# Requirement:
Copy every line of the records that includes the word "animation".

----

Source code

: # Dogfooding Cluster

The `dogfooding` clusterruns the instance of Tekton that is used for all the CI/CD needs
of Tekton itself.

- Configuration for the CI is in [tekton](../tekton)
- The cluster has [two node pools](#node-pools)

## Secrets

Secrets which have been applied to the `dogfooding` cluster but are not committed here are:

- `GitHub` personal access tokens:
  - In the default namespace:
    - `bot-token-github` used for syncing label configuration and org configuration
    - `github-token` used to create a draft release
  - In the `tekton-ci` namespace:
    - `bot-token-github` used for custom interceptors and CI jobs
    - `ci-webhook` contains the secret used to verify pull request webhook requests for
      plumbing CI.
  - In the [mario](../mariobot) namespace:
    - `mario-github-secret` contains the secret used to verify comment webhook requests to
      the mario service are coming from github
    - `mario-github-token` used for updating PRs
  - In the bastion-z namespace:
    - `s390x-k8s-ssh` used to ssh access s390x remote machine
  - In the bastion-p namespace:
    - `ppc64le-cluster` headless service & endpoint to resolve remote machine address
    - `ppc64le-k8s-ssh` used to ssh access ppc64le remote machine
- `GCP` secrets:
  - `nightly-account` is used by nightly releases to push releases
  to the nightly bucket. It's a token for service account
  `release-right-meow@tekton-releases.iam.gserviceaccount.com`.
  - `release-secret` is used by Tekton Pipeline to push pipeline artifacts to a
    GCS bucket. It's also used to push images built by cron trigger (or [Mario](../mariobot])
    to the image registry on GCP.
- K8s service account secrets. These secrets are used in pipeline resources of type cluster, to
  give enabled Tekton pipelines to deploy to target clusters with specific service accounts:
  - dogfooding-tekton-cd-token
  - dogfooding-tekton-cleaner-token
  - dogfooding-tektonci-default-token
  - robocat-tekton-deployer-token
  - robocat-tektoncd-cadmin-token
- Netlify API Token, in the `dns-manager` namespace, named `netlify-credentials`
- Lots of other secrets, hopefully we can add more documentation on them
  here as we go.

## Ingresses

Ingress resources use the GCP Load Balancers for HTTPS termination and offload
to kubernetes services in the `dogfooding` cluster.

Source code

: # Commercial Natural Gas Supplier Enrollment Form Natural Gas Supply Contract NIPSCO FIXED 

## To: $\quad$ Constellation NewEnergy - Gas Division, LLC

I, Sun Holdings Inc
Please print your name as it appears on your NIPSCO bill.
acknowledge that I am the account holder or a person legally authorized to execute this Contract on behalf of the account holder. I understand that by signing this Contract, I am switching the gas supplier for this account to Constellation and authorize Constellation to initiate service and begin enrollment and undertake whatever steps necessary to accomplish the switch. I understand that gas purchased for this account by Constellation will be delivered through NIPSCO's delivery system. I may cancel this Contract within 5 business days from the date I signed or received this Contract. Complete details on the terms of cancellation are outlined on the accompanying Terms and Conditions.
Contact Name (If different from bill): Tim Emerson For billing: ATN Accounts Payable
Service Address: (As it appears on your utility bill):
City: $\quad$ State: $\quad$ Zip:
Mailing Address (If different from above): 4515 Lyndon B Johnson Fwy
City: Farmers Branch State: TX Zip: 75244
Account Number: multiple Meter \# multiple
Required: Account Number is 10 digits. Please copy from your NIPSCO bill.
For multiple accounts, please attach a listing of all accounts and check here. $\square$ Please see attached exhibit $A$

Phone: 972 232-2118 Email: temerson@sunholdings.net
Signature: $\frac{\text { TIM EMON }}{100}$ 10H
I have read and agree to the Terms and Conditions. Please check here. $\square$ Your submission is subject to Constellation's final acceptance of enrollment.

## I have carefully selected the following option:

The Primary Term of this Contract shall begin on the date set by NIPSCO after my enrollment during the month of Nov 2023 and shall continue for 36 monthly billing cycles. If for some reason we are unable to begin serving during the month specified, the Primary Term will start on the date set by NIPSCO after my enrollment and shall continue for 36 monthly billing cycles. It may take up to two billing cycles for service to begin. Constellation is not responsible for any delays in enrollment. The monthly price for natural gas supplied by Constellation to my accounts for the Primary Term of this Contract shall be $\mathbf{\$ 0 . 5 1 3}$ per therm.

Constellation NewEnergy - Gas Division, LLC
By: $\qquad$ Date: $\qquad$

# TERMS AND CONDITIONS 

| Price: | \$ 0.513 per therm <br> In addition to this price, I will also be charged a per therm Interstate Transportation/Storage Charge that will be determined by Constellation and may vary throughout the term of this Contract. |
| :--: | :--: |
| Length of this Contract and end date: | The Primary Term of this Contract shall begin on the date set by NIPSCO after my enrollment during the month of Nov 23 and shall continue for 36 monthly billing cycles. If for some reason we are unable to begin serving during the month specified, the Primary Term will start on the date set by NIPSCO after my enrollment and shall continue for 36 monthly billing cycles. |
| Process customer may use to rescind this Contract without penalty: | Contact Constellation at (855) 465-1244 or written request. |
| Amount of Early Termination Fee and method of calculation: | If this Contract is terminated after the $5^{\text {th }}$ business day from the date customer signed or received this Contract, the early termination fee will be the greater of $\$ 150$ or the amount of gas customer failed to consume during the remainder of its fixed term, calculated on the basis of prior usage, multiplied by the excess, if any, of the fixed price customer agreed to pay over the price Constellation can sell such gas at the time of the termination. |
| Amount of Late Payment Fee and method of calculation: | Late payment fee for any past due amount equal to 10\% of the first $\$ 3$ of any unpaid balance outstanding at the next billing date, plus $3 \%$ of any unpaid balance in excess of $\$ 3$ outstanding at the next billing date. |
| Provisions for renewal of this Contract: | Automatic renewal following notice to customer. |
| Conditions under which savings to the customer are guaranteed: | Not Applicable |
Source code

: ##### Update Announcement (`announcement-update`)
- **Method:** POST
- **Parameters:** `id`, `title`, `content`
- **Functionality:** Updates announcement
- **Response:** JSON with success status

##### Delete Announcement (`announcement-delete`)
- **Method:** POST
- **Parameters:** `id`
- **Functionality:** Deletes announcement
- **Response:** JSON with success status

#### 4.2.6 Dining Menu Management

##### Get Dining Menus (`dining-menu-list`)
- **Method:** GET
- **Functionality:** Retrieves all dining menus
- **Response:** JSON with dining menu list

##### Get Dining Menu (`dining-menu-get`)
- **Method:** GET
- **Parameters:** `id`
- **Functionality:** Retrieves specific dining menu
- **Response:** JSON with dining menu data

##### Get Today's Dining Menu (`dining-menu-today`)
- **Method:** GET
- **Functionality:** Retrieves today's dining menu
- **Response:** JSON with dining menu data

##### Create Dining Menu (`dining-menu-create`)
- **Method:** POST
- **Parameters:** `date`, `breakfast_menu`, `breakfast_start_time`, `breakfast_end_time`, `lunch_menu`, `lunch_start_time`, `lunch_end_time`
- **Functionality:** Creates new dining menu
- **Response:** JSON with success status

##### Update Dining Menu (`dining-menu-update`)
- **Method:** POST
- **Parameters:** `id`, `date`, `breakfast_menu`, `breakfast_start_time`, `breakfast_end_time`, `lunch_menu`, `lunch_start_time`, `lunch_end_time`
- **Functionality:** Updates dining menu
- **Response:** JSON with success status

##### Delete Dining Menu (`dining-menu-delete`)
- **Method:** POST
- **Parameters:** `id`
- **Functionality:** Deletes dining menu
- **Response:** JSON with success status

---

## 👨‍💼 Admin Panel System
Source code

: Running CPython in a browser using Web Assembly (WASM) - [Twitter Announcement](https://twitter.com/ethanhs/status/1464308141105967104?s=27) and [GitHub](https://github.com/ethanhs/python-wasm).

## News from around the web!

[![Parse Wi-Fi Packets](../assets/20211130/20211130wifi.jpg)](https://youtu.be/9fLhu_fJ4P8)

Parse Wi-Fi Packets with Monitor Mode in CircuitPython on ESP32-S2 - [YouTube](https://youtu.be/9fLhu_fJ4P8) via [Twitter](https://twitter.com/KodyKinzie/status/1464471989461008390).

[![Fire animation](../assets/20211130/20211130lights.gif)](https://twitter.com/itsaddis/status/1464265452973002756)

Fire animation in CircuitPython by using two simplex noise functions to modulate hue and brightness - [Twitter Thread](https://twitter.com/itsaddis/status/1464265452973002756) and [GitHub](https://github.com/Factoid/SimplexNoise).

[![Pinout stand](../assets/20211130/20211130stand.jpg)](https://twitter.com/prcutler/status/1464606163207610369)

----

# Written answer:
[![Fire animation](../assets/20211130/20211130lights.gif)](https://twitter.com/itsaddis/status/1464265452973002756)
Fire animation in CircuitPython by using two simplex noise functions to modulate hue and brightness - [Twitter Thread](https://twitter.com/itsaddis/status/1464265452973002756) and [GitHub](https://github.com/Factoid/SimplexNoise).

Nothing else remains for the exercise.